# EJERCICIO ESCRITO A:
Reproduce el fragmento del texto sobre la muerte en soledad que va de "En el contexto" a "soledad y desengaño.", ambos incluidos.

LA MUERTE EN SOLEDAD.
“Nuestra muerte ilumina nuestra vida.
Si nuestra muerte carece de sentido,
tampoco lo tuvo nuestra vida.”
Octavio Paz: El laberinto de la soledad.
“Todos Santos, Día de Muertos”, es el tercer ensayo de El laberinto de la soledad de Octavio Paz, en el cual el autor hace una reflexión sobre la filosofía de la muerte entre los mexicanos.
En el contexto general de El laberinto de la soledad, este ensayo también es una parte de la búsqueda de la identidad del mexicano justo a la mitad del siglo XX, motivo por el cual escribe generalizando, como si así pensara o se comportara la totalidad del pueblo: “el solitario mexicano”, “el mexicano se abre al exterior”, “el mexicano, ser hosco, encerrado en sí mismo”; este tipo de expresiones se suceden durante todo el ensayo, hasta su fin: “el mexicano se cierra al mundo”, en un estereotipo forjado por Paz en su soledad y desengaño.
Cada hombre es producto de su sociedad y de su tiempo, o como lo especifica Erich Fromm, “yo creo que nosotros somos lo que debemos ser en conformidad con las necesidades de la sociedad en que vivimos”, así Octavio Paz, nacido durante los turbulentos años de la Revolución Mexicana (1914). Su abuelo Ireneo Paz, fue un liberal; su padre revolucionario en el ejército de Emiliano Zapata. Octavio se unió a las ideas anarquistas en su juventud, seguidor de las ideas socialistas, cimentó su cosmovisión materialista fortalecida con sus amigos comunistas, socialistas y anarquistas, en el ambiente del gobierno de Lázaro Cárdenas y la Guerra Civil Española.

Entradas de un conjunto de datos
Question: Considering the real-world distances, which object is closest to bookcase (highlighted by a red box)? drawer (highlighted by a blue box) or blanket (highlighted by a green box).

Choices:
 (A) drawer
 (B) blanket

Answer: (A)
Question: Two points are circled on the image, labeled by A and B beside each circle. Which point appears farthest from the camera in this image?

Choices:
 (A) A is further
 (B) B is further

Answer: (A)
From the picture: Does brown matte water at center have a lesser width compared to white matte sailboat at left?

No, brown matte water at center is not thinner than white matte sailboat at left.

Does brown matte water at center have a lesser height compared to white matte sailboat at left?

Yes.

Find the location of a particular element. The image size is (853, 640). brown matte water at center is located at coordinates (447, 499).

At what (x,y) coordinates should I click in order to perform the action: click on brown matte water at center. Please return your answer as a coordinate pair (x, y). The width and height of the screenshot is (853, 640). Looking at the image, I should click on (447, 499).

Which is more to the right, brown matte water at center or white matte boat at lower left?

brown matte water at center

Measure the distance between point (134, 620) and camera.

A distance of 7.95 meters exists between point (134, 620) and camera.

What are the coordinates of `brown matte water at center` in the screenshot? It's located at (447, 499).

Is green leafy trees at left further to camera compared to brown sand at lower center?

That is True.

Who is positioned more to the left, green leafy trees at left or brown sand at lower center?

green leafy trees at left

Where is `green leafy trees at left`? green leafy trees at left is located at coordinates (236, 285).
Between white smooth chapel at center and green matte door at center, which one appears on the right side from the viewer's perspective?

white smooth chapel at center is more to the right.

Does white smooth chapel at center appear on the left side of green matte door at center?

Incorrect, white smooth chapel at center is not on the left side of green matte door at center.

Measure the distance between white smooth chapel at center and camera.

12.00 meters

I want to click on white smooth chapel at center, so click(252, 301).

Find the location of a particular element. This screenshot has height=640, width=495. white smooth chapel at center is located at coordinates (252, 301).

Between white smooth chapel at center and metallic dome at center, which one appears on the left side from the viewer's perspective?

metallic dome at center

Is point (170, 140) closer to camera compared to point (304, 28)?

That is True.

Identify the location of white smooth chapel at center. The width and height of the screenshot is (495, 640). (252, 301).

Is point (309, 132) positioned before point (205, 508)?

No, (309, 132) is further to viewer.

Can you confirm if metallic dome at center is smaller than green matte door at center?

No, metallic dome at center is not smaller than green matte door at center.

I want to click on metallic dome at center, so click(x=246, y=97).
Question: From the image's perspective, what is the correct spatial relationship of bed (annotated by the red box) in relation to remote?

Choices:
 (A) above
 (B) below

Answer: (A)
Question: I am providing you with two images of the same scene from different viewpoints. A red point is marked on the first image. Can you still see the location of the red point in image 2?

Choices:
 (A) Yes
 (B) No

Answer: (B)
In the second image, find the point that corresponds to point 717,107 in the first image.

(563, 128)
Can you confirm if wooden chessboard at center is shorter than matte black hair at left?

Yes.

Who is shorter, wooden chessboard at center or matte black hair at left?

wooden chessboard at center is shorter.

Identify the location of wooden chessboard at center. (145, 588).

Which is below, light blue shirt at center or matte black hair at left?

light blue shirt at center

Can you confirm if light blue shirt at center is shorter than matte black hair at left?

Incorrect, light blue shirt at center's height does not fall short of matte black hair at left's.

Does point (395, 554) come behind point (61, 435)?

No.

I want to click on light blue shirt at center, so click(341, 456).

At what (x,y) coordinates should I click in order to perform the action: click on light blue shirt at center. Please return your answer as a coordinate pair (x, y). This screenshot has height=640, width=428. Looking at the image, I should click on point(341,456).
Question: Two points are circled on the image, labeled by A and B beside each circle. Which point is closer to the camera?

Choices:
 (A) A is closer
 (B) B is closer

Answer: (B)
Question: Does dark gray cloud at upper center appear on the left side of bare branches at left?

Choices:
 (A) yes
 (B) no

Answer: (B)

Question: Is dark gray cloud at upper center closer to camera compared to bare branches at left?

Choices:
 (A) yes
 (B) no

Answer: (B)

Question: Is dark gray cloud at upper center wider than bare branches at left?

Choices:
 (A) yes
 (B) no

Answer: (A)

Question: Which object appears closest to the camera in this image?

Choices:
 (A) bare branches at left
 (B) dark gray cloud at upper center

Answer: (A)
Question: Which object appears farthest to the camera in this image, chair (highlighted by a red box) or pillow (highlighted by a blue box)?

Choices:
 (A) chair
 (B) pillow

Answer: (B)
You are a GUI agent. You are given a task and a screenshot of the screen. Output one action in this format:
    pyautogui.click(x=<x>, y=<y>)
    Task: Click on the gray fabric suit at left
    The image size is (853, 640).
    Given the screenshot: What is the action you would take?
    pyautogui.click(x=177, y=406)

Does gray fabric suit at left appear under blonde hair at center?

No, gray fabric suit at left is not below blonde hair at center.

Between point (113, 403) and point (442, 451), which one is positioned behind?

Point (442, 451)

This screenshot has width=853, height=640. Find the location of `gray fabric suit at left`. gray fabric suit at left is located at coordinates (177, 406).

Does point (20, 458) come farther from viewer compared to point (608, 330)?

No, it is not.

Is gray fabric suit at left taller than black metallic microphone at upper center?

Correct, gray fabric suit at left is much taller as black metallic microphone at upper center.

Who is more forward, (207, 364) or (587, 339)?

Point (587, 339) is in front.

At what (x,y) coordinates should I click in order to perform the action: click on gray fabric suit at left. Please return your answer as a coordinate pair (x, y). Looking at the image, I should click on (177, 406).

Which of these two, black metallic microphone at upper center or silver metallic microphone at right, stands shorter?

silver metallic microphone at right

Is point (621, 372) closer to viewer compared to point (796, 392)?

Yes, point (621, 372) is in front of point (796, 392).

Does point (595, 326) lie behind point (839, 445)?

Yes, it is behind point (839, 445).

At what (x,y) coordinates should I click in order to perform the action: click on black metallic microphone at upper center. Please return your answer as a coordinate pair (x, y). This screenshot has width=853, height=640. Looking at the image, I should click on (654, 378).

# EJERCICIO ESCRITO B:
Transcribe las líneas de las entradas que van desde el comienzo de estas hasta la que contiene "(B) blanket", ambas incluidas.

# RESPUESTA A:
En el contexto general de El laberinto de la soledad, este ensayo también es una parte de la búsqueda de la identidad del mexicano justo a la mitad del siglo XX, motivo por el cual escribe generalizando, como si así pensara o se comportara la totalidad del pueblo: “el solitario mexicano”, “el mexicano se abre al exterior”, “el mexicano, ser hosco, encerrado en sí mismo”; este tipo de expresiones se suceden durante todo el ensayo, hasta su fin: “el mexicano se cierra al mundo”, en un estereotipo forjado por Paz en su soledad y desengaño.

# RESPUESTA B:
Question: Considering the real-world distances, which object is closest to bookcase (highlighted by a red box)? drawer (highlighted by a blue box) or blanket (highlighted by a green box).

Choices:
 (A) drawer
 (B) blanket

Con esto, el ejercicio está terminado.